April 15, 2005 | Bush Not Emailing It In

President Bush told a gathering of newspaper editors that he doesn't email his daughters because he's worried his email would be subject to the Freedom of Information Act, according to this Reuters story.

But when it comes to e-mail, Bush said he avoids it because "everything is investigated in Washington" and as a result "we're losing a lot of history, not just with me, but with other presidents as well."

As a result, he does not use this form of communication to talk to his twin daughters, Jenna and Barbara.

"I don't want you reading my personal stuff," he told the editors.
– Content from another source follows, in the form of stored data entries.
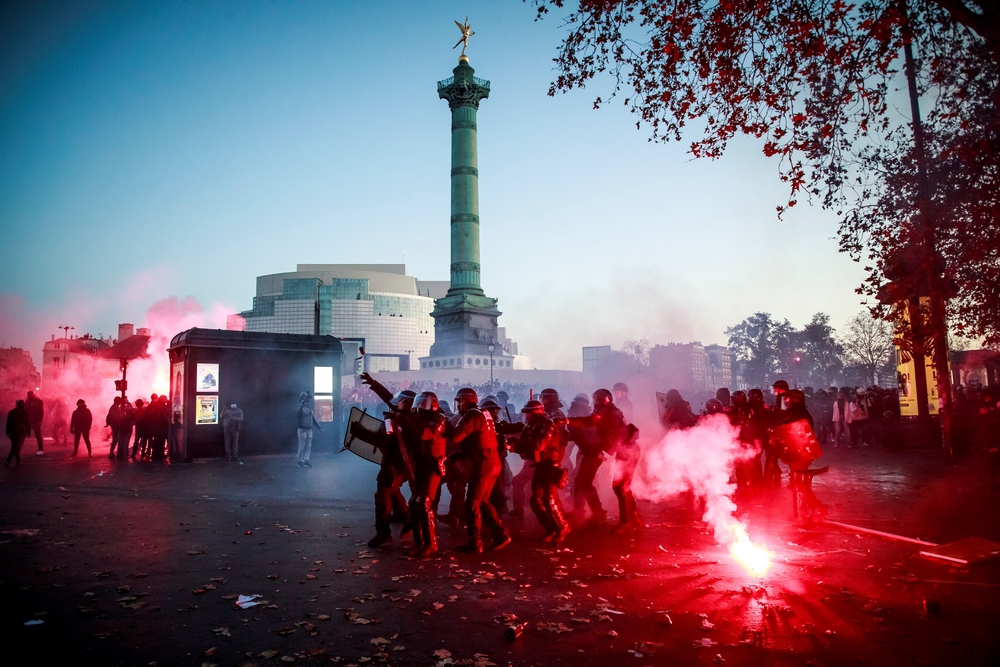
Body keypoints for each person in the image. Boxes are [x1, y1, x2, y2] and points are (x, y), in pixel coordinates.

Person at [352, 373, 415, 548]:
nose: (396, 402)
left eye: (400, 401)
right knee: (392, 491)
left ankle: (383, 533)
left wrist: (361, 432)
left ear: (406, 404)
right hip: (397, 462)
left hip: (395, 463)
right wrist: (373, 383)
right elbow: (389, 397)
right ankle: (408, 517)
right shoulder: (403, 415)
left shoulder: (403, 421)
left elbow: (386, 442)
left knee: (382, 495)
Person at [449, 387, 511, 553]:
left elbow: (456, 436)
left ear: (468, 400)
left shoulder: (472, 415)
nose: (458, 404)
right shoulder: (483, 413)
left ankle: (475, 543)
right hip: (492, 460)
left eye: (460, 401)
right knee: (482, 501)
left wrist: (444, 427)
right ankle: (500, 534)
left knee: (472, 502)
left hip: (484, 462)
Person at [566, 388, 628, 527]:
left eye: (596, 398)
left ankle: (597, 513)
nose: (594, 401)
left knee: (584, 482)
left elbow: (588, 423)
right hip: (597, 449)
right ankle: (586, 511)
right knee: (582, 481)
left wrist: (567, 421)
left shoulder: (604, 412)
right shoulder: (612, 410)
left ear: (602, 399)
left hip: (597, 450)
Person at [514, 399, 571, 543]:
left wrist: (518, 445)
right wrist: (516, 446)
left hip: (551, 464)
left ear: (536, 413)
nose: (527, 416)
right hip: (540, 465)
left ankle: (562, 527)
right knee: (535, 500)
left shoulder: (547, 423)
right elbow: (525, 446)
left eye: (529, 413)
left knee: (548, 498)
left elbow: (539, 444)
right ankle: (551, 528)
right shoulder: (530, 425)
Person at [769, 389, 827, 523]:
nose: (786, 402)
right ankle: (817, 509)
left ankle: (801, 515)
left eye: (788, 399)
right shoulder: (796, 413)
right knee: (801, 484)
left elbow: (794, 432)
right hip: (797, 453)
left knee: (798, 484)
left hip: (801, 453)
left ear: (794, 400)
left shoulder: (799, 415)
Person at [405, 391, 448, 558]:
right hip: (420, 464)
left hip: (433, 465)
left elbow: (426, 433)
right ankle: (419, 542)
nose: (420, 407)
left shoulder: (439, 419)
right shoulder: (418, 420)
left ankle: (431, 544)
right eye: (419, 403)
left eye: (424, 403)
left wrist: (406, 422)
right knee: (414, 503)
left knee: (424, 502)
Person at [611, 423, 642, 533]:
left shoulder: (633, 448)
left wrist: (627, 481)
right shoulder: (623, 441)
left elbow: (631, 467)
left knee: (622, 491)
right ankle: (635, 515)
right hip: (620, 470)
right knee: (622, 491)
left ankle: (625, 522)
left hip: (626, 471)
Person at [296, 392, 322, 468]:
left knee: (308, 446)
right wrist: (302, 402)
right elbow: (298, 411)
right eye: (306, 398)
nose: (308, 399)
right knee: (302, 445)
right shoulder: (300, 406)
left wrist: (319, 427)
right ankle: (300, 461)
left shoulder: (309, 408)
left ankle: (306, 460)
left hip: (309, 429)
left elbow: (313, 419)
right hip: (302, 429)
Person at [5, 399, 31, 467]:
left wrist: (28, 431)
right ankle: (11, 460)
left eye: (23, 404)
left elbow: (27, 423)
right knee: (15, 446)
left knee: (15, 447)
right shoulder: (12, 413)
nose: (22, 405)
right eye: (20, 404)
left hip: (22, 432)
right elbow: (9, 423)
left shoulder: (25, 412)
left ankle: (13, 460)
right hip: (14, 432)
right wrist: (8, 432)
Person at [26, 391, 44, 455]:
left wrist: (40, 421)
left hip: (35, 421)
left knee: (38, 435)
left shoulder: (38, 401)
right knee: (23, 434)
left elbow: (41, 412)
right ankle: (16, 449)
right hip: (29, 420)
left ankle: (41, 449)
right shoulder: (28, 401)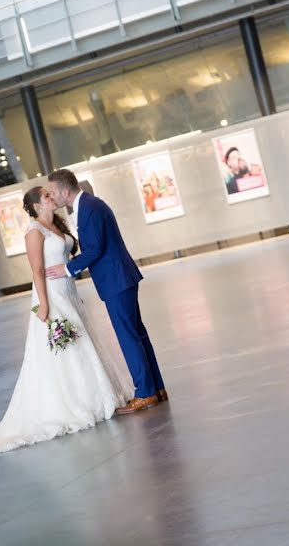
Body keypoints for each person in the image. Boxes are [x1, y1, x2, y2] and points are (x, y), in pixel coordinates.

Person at [0, 186, 133, 463]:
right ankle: (73, 404)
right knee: (65, 349)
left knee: (82, 342)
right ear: (37, 206)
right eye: (48, 197)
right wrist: (44, 305)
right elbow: (37, 270)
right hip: (51, 295)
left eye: (52, 195)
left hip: (69, 292)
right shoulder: (34, 232)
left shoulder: (56, 226)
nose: (53, 198)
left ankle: (96, 397)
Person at [46, 169, 167, 414]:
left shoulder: (88, 208)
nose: (52, 197)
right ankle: (157, 388)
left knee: (128, 336)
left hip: (116, 280)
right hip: (121, 277)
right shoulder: (90, 204)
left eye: (53, 192)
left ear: (65, 191)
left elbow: (94, 250)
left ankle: (145, 393)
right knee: (137, 333)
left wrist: (68, 268)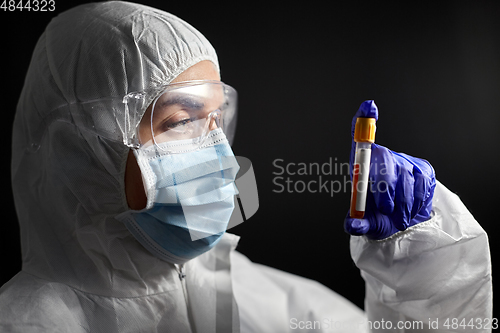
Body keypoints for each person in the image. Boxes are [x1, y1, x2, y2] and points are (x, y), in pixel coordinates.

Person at [0, 1, 492, 332]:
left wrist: (422, 270)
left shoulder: (247, 293)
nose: (220, 156)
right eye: (180, 122)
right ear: (80, 155)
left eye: (216, 120)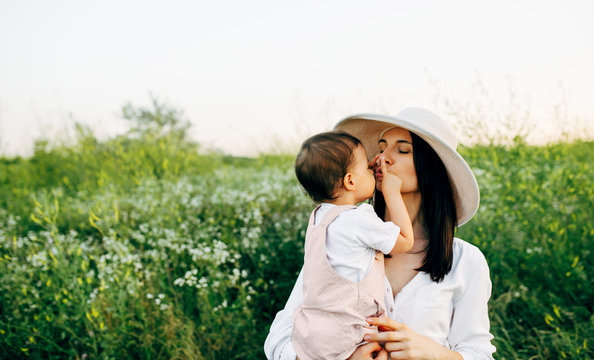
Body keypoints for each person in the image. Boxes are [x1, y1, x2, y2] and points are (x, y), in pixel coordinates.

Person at [264, 108, 496, 360]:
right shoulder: (342, 235)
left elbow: (479, 353)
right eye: (382, 147)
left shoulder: (465, 260)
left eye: (402, 150)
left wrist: (433, 352)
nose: (382, 158)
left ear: (431, 169)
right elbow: (279, 339)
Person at [292, 131, 415, 360]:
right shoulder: (358, 219)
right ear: (350, 181)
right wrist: (391, 191)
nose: (374, 165)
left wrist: (364, 172)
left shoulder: (319, 218)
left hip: (315, 337)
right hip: (351, 337)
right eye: (368, 169)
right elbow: (406, 241)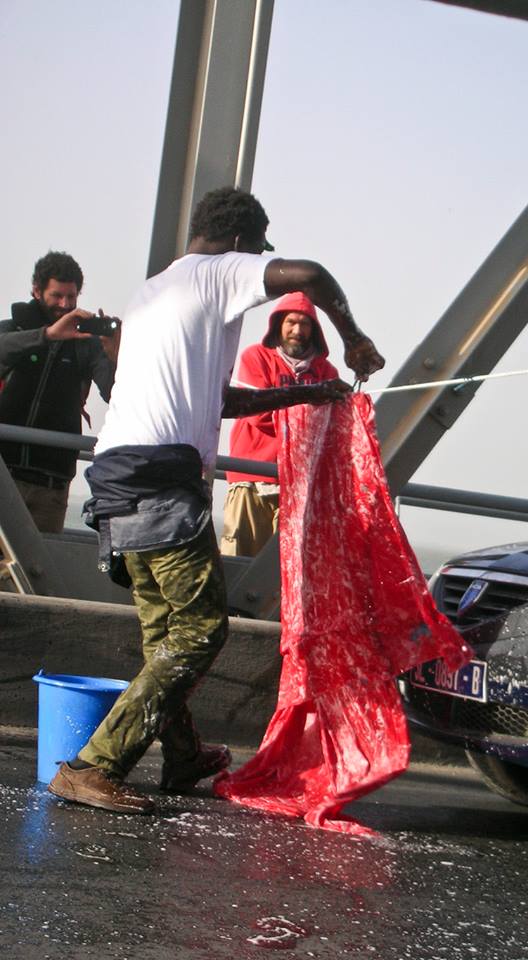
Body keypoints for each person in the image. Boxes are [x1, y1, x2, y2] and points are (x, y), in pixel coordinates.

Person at [47, 185, 384, 814]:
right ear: (238, 242)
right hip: (159, 480)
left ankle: (183, 755)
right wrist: (356, 338)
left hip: (116, 476)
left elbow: (220, 402)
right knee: (201, 630)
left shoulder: (154, 291)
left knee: (165, 632)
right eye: (257, 250)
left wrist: (307, 395)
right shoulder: (218, 272)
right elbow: (309, 274)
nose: (259, 265)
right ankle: (94, 765)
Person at [0, 251, 119, 533]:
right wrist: (48, 336)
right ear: (37, 291)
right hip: (4, 475)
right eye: (57, 296)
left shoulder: (87, 344)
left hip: (51, 485)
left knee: (39, 574)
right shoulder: (12, 330)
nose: (65, 305)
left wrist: (114, 356)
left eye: (71, 297)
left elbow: (114, 396)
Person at [221, 291, 340, 558]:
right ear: (278, 324)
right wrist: (309, 410)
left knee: (291, 570)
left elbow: (333, 426)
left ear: (314, 329)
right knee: (238, 562)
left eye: (305, 323)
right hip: (251, 479)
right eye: (291, 322)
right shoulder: (256, 358)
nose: (297, 330)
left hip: (300, 486)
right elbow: (256, 413)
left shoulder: (327, 373)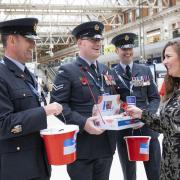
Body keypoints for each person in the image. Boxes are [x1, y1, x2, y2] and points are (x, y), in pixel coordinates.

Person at [50, 21, 117, 180]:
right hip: (82, 148)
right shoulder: (67, 71)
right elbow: (58, 107)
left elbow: (112, 99)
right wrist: (83, 123)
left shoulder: (106, 70)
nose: (98, 44)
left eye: (99, 40)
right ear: (80, 43)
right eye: (93, 40)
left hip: (106, 146)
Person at [0, 18, 63, 180]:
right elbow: (3, 125)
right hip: (17, 169)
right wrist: (44, 111)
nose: (33, 45)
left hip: (38, 163)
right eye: (28, 40)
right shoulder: (2, 76)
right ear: (12, 40)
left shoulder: (28, 75)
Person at [126, 41, 180, 180]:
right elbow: (166, 125)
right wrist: (141, 114)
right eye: (164, 57)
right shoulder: (175, 89)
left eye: (168, 56)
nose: (164, 61)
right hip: (169, 165)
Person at [111, 33, 161, 180]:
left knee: (154, 170)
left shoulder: (144, 70)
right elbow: (112, 101)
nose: (127, 52)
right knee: (129, 173)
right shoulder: (111, 74)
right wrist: (121, 112)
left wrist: (146, 115)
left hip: (147, 127)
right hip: (125, 130)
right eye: (123, 49)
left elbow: (154, 97)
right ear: (116, 51)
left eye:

"There has got to be a certain sense of privacy. You know, you're entitled to how I make decisions. And you're entitled to ask questions, which I answer. I don't think you're entitled to be able to read my mail between my daughters and me," he said.

Now, I have no idea how this was received by his audience, but any reporter familiar with FOIA should be laughing.

First, the White House is mostly, and the President totally, exempt from the Freedom of Information Act.

Second, even if he were not, no FOIA officer would ever release an email sent from a government employee to his or her daughter, unless it were about giving her a no-bid contract to run nightclubs in Iraq.

You just don't get that kind of personal information with a FOIA -- it would fall under exemptions.

Frankly, it's a lame answer to the current problems with FOIAs.

(Though I would like here to publicly thank the FOIA officers at the Social Security Administration for their recent work.)

And, Bush should know, or someone should tell him, that he has more to fear from Mossad snooping on his emails than he does from the few reporters willing to go through the hassle of filing FOIAs that too often result in pages of redacted nothingness.